------ EXERCISE INPUTS ------

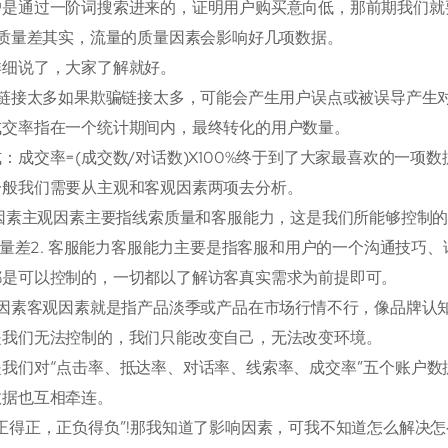
户是通过一阶词搜索进来的，证明用户购买意向低，那前期我们就
量质量差其实，流量的质量因素会影响好几项数据。
详细说了，大家了解就好。
欺骗链接太多如果欺骗链接太多，可能会产生用户误点或被误导产生
成交率指在一个统计期间内，最终转化的用户数量。
：成交率=(成交数/对话数)X100%终于到了大家最喜欢的一项数
一般我们需要从主观和客观因素两项去分析。
观因素主观因素主要指线索质量和客服能力，这是我们所能够控制
索质量差2. 客服能力客服能力主要是指客服和用户的一个沟通技巧
都是可以控制的，一切都以了解访客真实需求为前提即可。
客观因素客观因素就是指产品淡季或产品在市场行情不行，像品牌认
是我们无法控制的，我们只能改变自己，无法改变环境。
是我们对“点击率、抵达率、对话率、线索率、成交率”五个账户数
数据也互相牵连。
正得正，正负得负”!那我知道了影响因素，可我不知道怎么解决怎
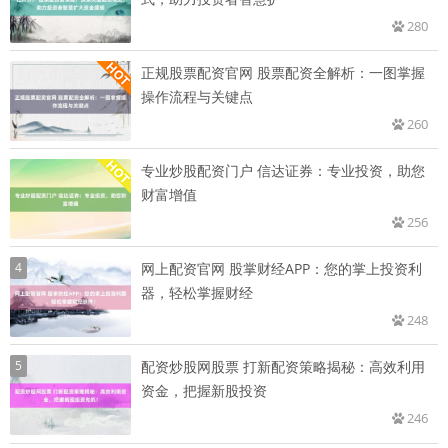
280
正规股票配资官网 股票配资全解析：一图掌握
操作流程与关键点
260
专业炒股配资门户 信达证券：专业投资，助您
财富增值
256
4
网上配资官网 股掌财经APP：您的掌上投资利
器，轻松掌握财经
248
5
配资炒股网股票 打新配资策略揭秘：高效利用
资金，把握新股投资
246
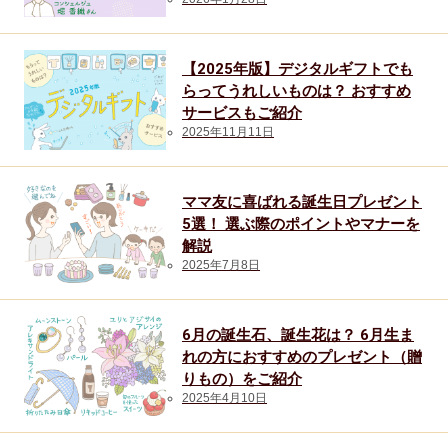
70代女性
同僚
【2025年版】デジタルギフトでも
らってうれしいものは？ おすすめ
80代女性
サービスもご紹介
2025年11月11日
部下・後輩
20代男性
ママ友に喜ばれる誕生日プレゼント
5選！ 選ぶ際のポイントやマナーを
90代女性
解説
2025年7月8日
30代男性
6月の誕生石、誕生花は？ 6月生ま
ギフトトレンド
れの方におすすめのプレゼント（贈
りもの）をご紹介
2025年4月10日
トレンド・流行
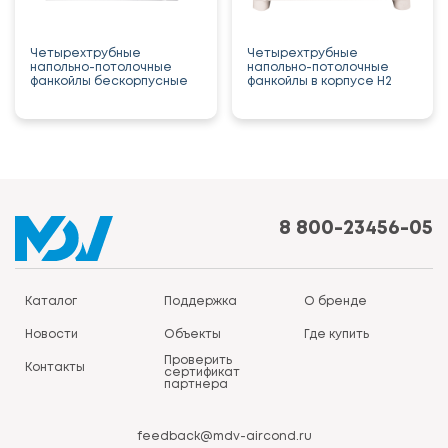
Четырехтрубные
Четырехтрубные
напольно-потолочные
напольно-потолочные
фанкойлы бескорпусные
фанкойлы в корпусе H2
8 800-23456-05
Каталог
Поддержка
О бренде
Новости
Объекты
Где купить
Проверить
Контакты
сертификат
партнера
feedback@mdv-aircond.ru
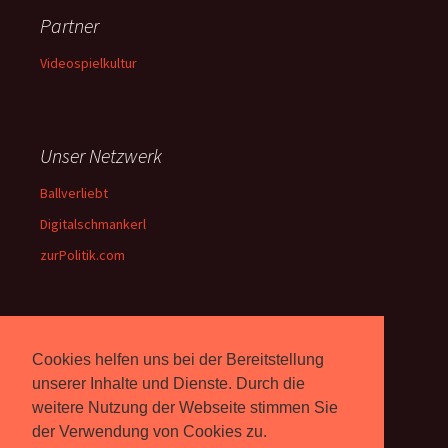
Partner
Videospielkultur
Unser Netzwerk
Ballverliebt
Digitalschmankerl
zurPolitik.com
Über Uns
Cookies helfen uns bei der Bereitstellung
Rebell.at
berichtet seit 2003
unserer Inhalte und Dienste. Durch die
unabhängig über Computer-
weitere Nutzung der Webseite stimmen Sie
und Videospiele. (
Impressum
)
der Verwendung von Cookies zu.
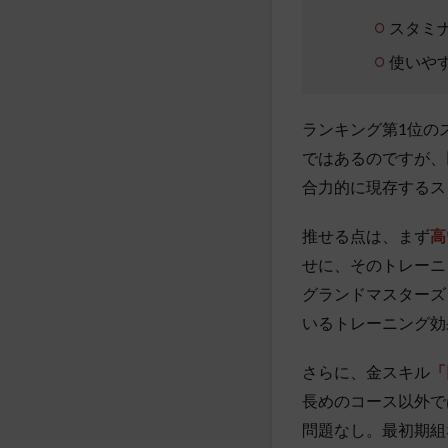
スタミ
使いや
ランキング第1位の
ではあるのですが、
合力的に現存するス
推せる点は、まず
高
せに、そのトレーニ
グランドマスターズ
いるトレーニング効
さらに、金スキル
「
長めのコース以外で
問題なし。最初期組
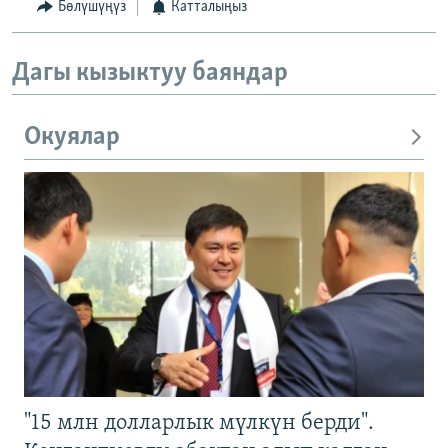
Бөлүшүңүз
Катталыңыз
Дагы кызыктуу баяндар
Окуялар
"15 млн долларлык мүлкүн берди".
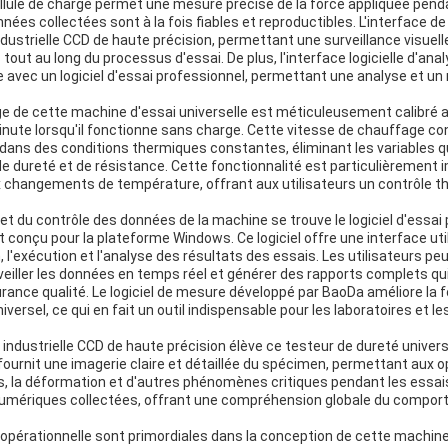
ellule de charge permet une mesure précise de la force appliquée pend
nées collectées sont à la fois fiables et reproductibles. L'interface d
ustrielle CCD de haute précision, permettant une surveillance visuell
out au long du processus d'essai. De plus, l'interface logicielle d'anal
 avec un logiciel d'essai professionnel, permettant une analyse et un
 de cette machine d'essai universelle est méticuleusement calibré 
nute lorsqu'il fonctionne sans charge. Cette vitesse de chauffage con
ans des conditions thermiques constantes, éliminant les variables qui
e dureté et de résistance. Cette fonctionnalité est particulièrement 
 changements de température, offrant aux utilisateurs un contrôle t
 et du contrôle des données de la machine se trouve le logiciel d'essa
conçu pour la plateforme Windows. Ce logiciel offre une interface utili
n, l'exécution et l'analyse des résultats des essais. Les utilisateurs p
eiller les données en temps réel et générer des rapports complets qui
ance qualité. Le logiciel de mesure développé par BaoDa améliore la f
versel, ce qui en fait un outil indispensable pour les laboratoires et le
 industrielle CCD de haute précision élève ce testeur de dureté univer
ournit une imagerie claire et détaillée du spécimen, permettant aux o
, la déformation et d'autres phénomènes critiques pendant les essais
umériques collectées, offrant une compréhension globale du compo
té opérationnelle sont primordiales dans la conception de cette machine 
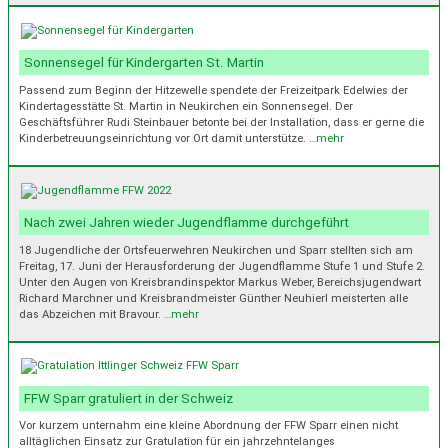
Sonnensegel für Kindergarten St. Martin
Passend zum Beginn der Hitzewelle spendete der Freizeitpark Edelwies der
Kindertagesstätte St. Martin in Neukirchen ein Sonnensegel. Der
Geschäftsführer Rudi Steinbauer betonte bei der Installation, dass er gerne die
Kinderbetreuungseinrichtung vor Ort damit unterstütze.
…mehr
Nach zwei Jahren wieder Jugendflamme durchgeführt
18 Jugendliche der Ortsfeuerwehren Neukirchen und Sparr stellten sich am
Freitag, 17. Juni der Herausforderung der Jugendflamme Stufe 1 und Stufe 2.
Unter den Augen von Kreisbrandinspektor Markus Weber, Bereichsjugendwart
Richard Marchner und Kreisbrandmeister Günther Neuhierl meisterten alle
das Abzeichen mit Bravour.
…mehr
FFW Sparr gratuliert in der Schweiz
Vor kurzem unternahm eine kleine Abordnung der FFW Sparr einen nicht
alltäglichen Einsatz zur Gratulation für ein jahrzehntelanges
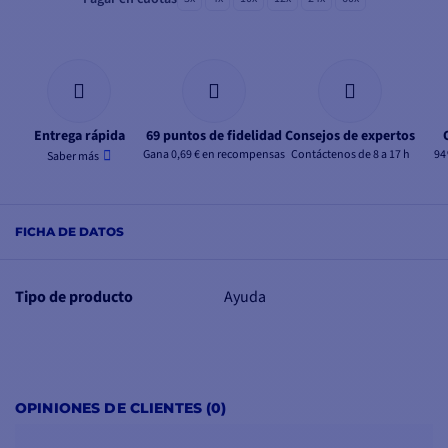
Entrega rápida
69 puntos de fidelidad
Consejos de expertos
Gana 0,69 € en recompensas
Contáctenos de 8 a 17 h
94
Saber más
FICHA DE DATOS
Tipo de producto
Ayuda
OPINIONES DE CLIENTES (0)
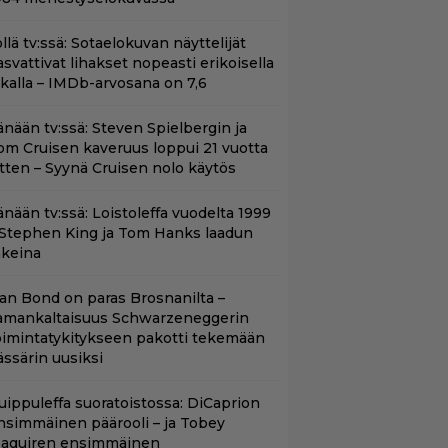
llä tv:ssä: Sotaelokuvan näyttelijät
asvattivat lihakset nopeasti erikoisella
ikalla – IMDb-arvosana on 7,6
änään tv:ssä: Steven Spielbergin ja
om Cruisen kaveruus loppui 21 vuotta
itten – Syynä Cruisen nolo käytös
änään tv:ssä: Loistoleffa vuodelta 1999
 Stephen King ja Tom Hanks laadun
akeina
llan Bond on paras Brosnanilta –
amankaltaisuus Schwarzeneggerin
oimintatykitykseen pakotti tekemään
ässärin uusiksi
uippuleffa suoratoistossa: DiCaprion
nsimmäinen päärooli – ja Tobey
aguiren ensimmäinen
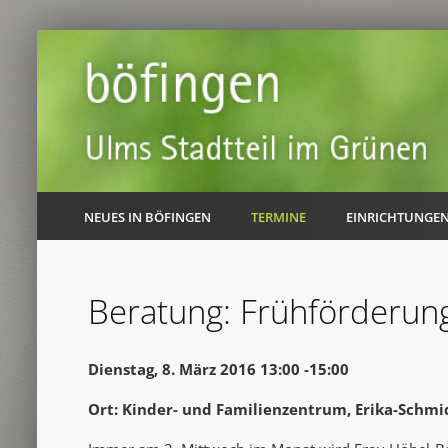
NEUES IN BÖFINGEN
TERMINE
EINRICHTUNGE
Beratung: Frühförderun
Dienstag, 8. März 2016 13:00 -15:00
Ort: Kinder- und Familienzentrum, Erika-Schmi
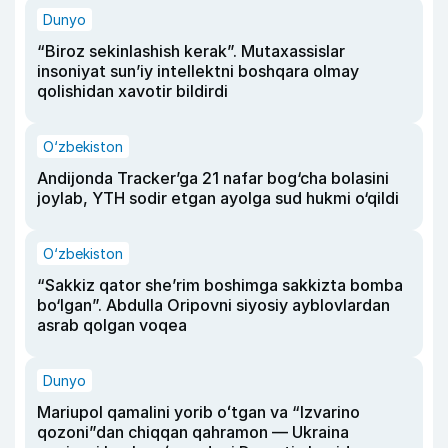
Dunyo
“Biroz sekinlashish kerak”. Mutaxassislar
insoniyat sun’iy intellektni boshqara olmay
qolishidan xavotir bildirdi
O‘zbekiston
Andijonda Tracker’ga 21 nafar bog‘cha bolasini
joylab, YTH sodir etgan ayolga sud hukmi o‘qildi
O‘zbekiston
“Sakkiz qator she’rim boshimga sakkizta bomba
bo‘lgan”. Abdulla Oripovni siyosiy ayblovlardan
asrab qolgan voqea
Dunyo
Mariupol qamalini yorib oʻtgan va “Izvarino
qozoni”dan chiqqan qahramon — Ukraina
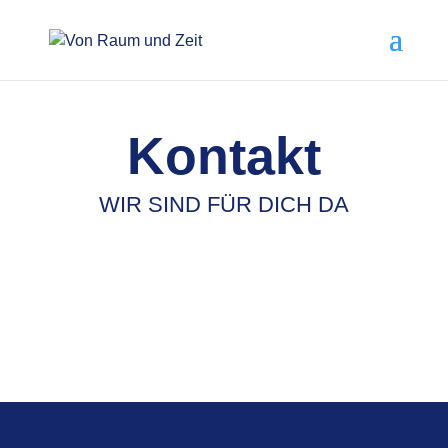
Kontakt
WIR SIND FÜR DICH DA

------

Restate word for word the lines of the data above that begin at the line with "das Abzeichen mit Bravour." and end at the line with "OPINIONES DE CLIENTES (0)", keeping both ends and dropping every picture.

TASK ANSWER –
das Abzeichen mit Bravour.
…mehr
FFW Sparr gratuliert in der Schweiz
Vor kurzem unternahm eine kleine Abordnung der FFW Sparr einen nicht
alltäglichen Einsatz zur Gratulation für ein jahrzehntelanges
Entrega rápida
69 puntos de fidelidad
Consejos de expertos
Gana 0,69 € en recompensas
Contáctenos de 8 a 17 h
94
Saber más
FICHA DE DATOS
Tipo de producto
Ayuda
OPINIONES DE CLIENTES (0)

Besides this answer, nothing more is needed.